Indonesian kretek cigarette and cigar brand

Djarum Black (stylised as DJARUM BL∆CK) is an Indonesian brand of kretek (clove cigarettes and cigars), currently owned and manufactured by Djarum.

==History==
It is sold in a stretched pack, two cigarettes wide and ten cigarettes long. The cigarette itself is black, flavored paper. The cigarette features a clove flavor both in scent and taste, and the paper has a sweet taste. It is made with natural Indonesian tobacco, and is widely distributed throughout the world.

==Legal status in the United States==
A federal law passed in the United States in 2009 made it illegal for tobacco shops and stores to carry cigarettes that contain flavors other than menthol. The law affects the Djarum Black cigarette brand and has made it unavailable for purchase within the United States.

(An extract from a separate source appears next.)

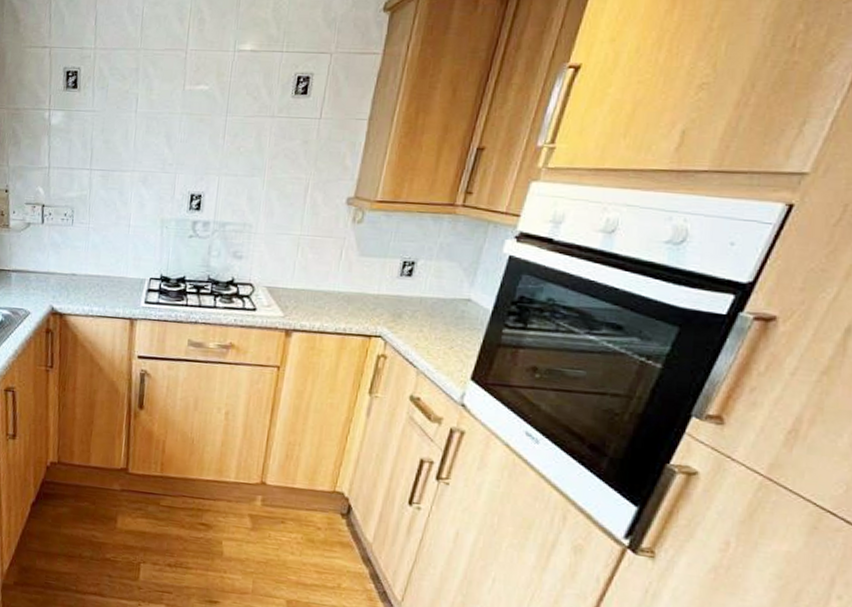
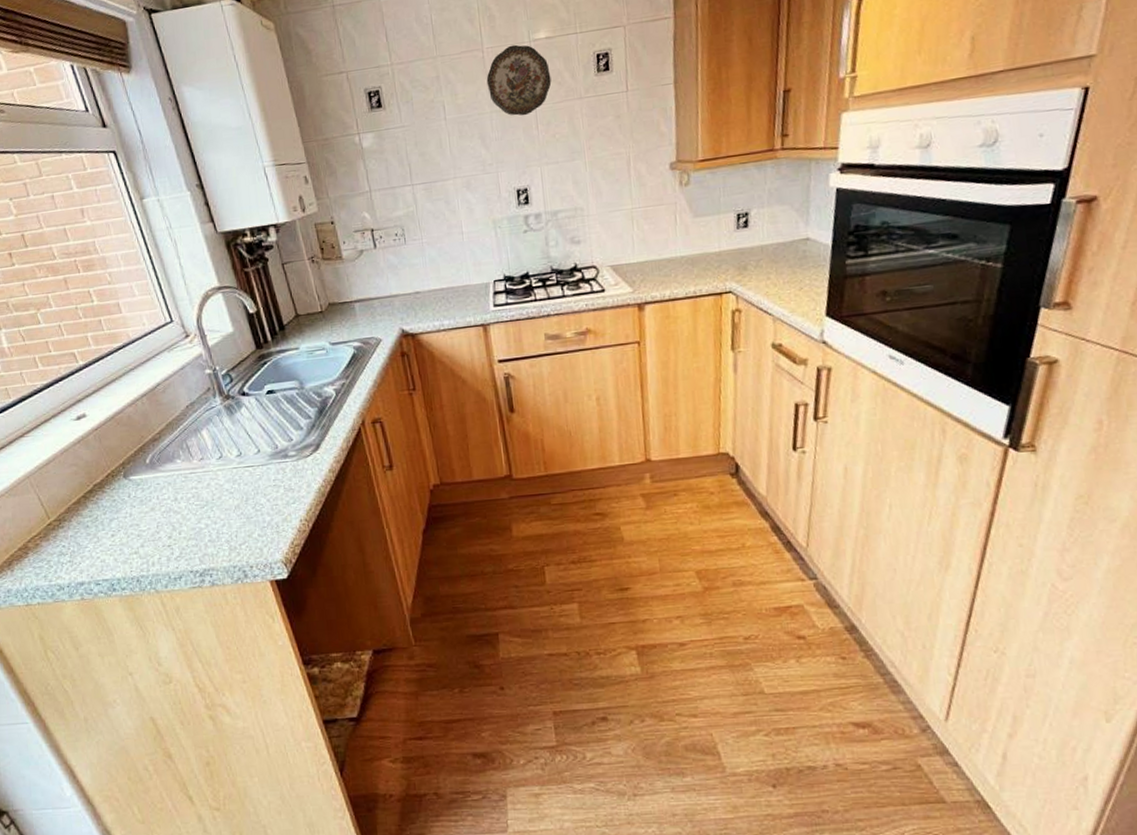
decorative plate: none [183,51,248,124] -> present [486,44,552,116]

Now to sell any type of kretek in the US it must be classified as a cigar, i.e. wrapped in tobacco leaf rather than paper. The current Djarum Black cloves are now rolled in tobacco paper. As of 2010, in the United States Djarum Blacks are available again in smaller 12-pack cigars, which are much thicker than the cigarettes that come in 20 packs.

==Markets==
Alongside their home market of Indonesia, Djarum Black cigarettes were or still are sold in the following countries Brazil, United Kingdom, Austria, Poland, India and Canada.